## [Document text]
# # #
Using worms (Caenorhabditis elegans) as a model to better understand the human brain, the team demonstrated that a mathematical model they developed could characterize all the connections the worms needed to control movement.

Their study, “Network control principles predict neuron function in the Caenorhabditis elegans connectome,” appeared in the journal Nature.

“I am delighted to have the first direct experimental confirmation of the control principles,” the study’s senior author, physics professor Albert-László Barabási said in a news release. “And I’m equally excited that it offered us a way to systematically predict, with exceptional accuracy, the neurons that are involved in specific processes.”

A team of researchers led by Barabási attempted to understand how the human brain controls each of its communication mechanisms.

Taking advantage of the simple neurological system of worms, the team mapped all communications between neurons and muscles, and developed what it called the “connectome.” Based on this model, they predicted which specific cells would regulate each of the worm’s  movements.

Working with researchers at the Medical Research Council (MRC) in Cambridge, England, the team validated its predictions. By killing the individual nerve cells with a laser previously related to each movement, they showed how the worm would lose that specific movement.
# # #
(Collected data)
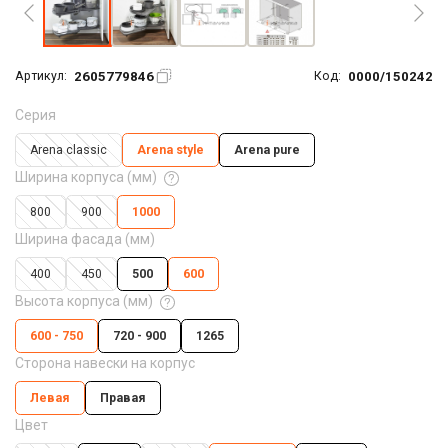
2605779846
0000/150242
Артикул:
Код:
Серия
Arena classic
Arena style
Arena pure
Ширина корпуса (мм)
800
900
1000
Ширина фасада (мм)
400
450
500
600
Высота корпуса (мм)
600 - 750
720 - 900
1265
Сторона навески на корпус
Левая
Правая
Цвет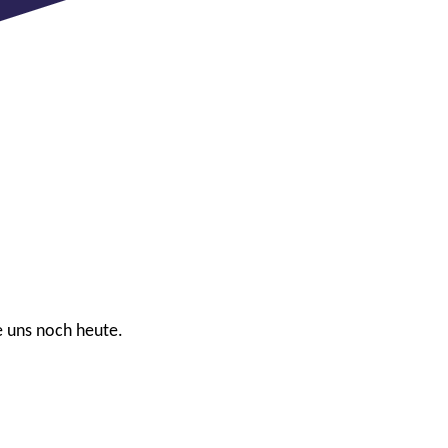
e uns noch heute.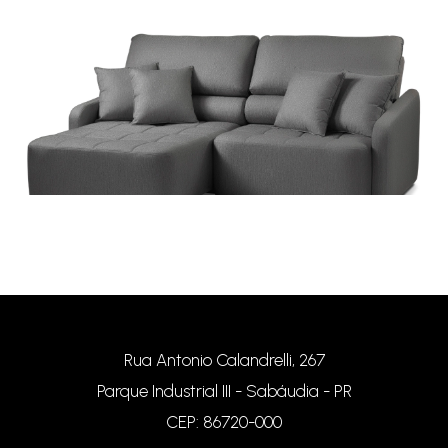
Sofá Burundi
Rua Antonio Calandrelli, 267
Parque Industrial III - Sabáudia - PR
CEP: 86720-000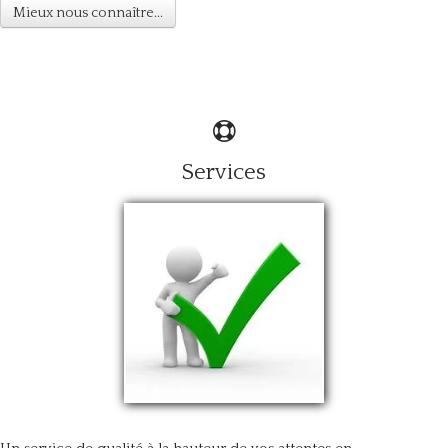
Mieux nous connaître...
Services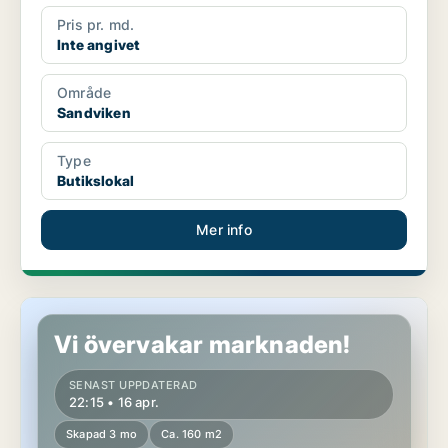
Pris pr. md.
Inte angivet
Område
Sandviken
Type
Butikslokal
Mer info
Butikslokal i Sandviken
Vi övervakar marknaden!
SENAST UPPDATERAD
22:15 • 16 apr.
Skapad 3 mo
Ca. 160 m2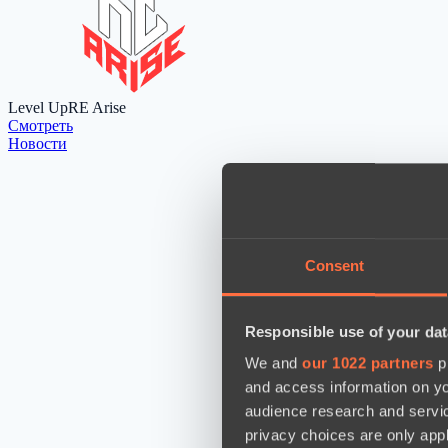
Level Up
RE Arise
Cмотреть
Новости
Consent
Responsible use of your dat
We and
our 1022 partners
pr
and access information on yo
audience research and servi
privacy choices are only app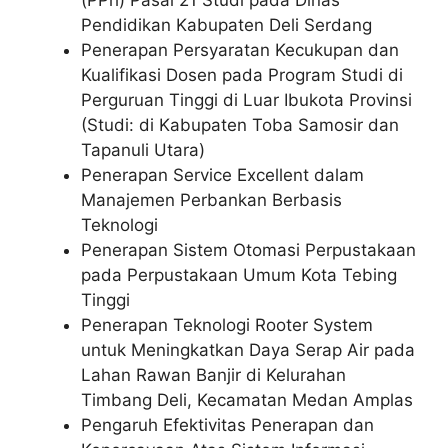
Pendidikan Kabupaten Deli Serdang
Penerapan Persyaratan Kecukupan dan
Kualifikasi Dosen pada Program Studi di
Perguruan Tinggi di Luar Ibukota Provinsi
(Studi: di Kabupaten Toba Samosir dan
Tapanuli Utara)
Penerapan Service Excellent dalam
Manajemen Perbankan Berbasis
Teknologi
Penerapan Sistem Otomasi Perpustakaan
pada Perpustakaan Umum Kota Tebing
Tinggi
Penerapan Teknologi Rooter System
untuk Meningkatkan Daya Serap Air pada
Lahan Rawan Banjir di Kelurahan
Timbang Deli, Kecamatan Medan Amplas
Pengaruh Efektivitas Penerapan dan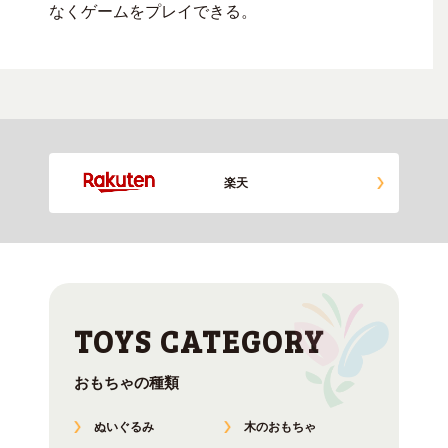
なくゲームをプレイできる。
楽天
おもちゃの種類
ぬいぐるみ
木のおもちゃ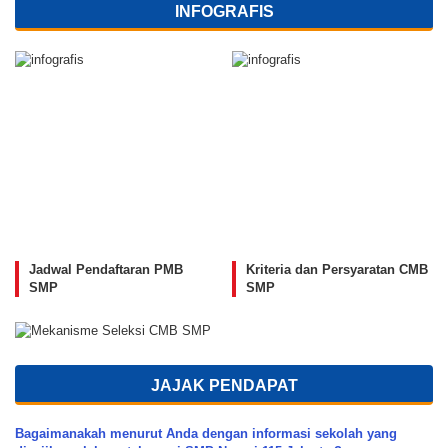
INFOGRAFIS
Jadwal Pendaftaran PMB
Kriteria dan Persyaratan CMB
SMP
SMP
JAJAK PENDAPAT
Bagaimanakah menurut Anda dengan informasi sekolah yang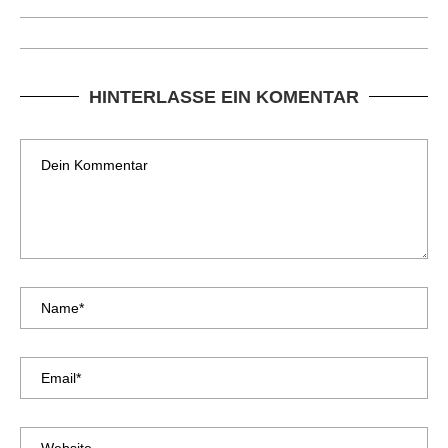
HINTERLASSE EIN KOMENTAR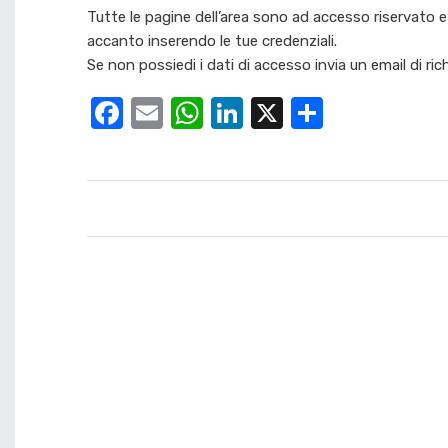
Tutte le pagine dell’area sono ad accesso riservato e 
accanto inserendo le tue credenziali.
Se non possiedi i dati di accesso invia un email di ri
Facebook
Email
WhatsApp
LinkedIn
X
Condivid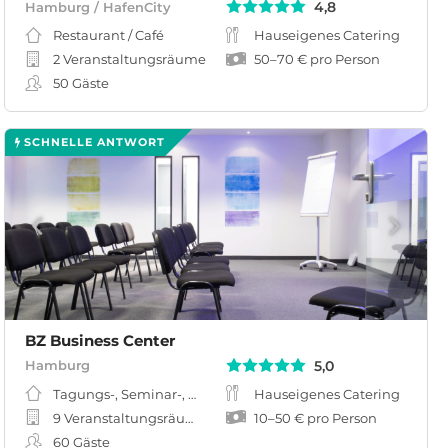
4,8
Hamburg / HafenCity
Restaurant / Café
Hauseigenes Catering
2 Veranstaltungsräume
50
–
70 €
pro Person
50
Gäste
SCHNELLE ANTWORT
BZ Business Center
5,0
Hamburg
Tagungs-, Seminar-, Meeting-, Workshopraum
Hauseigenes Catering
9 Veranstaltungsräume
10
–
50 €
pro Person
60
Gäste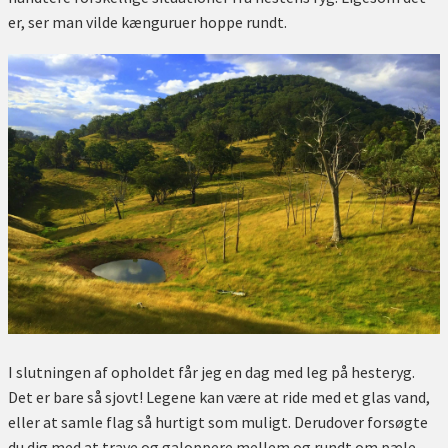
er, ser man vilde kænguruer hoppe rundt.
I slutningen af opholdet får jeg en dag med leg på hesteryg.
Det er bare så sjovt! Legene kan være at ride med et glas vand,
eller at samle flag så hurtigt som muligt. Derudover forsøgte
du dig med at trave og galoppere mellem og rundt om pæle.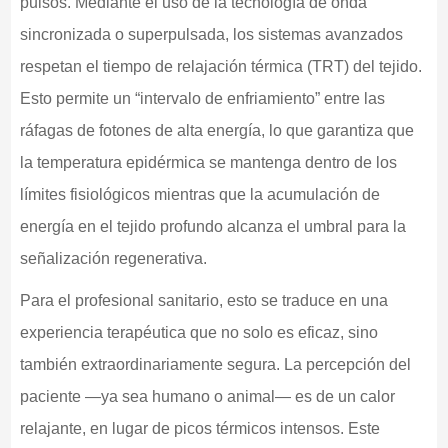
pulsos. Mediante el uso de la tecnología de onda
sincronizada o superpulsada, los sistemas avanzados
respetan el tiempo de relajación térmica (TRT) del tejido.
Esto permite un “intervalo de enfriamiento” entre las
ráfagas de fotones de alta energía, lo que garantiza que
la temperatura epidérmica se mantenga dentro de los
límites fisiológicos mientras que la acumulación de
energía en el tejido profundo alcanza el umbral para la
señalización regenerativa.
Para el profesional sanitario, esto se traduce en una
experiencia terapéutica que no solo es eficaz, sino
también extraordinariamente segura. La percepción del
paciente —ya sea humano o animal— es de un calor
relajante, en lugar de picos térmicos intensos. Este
# # #
## [What this exercise asks]
a) Shorten the paragraph beginning "Taking advantage of the simple neurological system" from the article on the worm study, keeping its main facts.
b) According to the article on the worm study, which journal published the team's study?
c) From the article on the worm study, extract the passage starting at "Taking advantage of" and ending at "that specific movement.".

## [Task-by-task answers]
a) Using the worms' simple nervous system, the team mapped every communication between neurons and muscles to build the "connectome." From this model, they predicted which cells regulate each of the worm's movements.

b) Nature.

c)
Taking advantage of the simple neurological system of worms, the team mapped all communications between neurons and muscles, and developed what it called the “connectome.” Based on this model, they predicted which specific cells would regulate each of the worm’s  movements.

Working with researchers at the Medical Research Council (MRC) in Cambridge, England, the team validated its predictions. By killing the individual nerve cells with a laser previously related to each movement, they showed how the worm would lose that specific movement.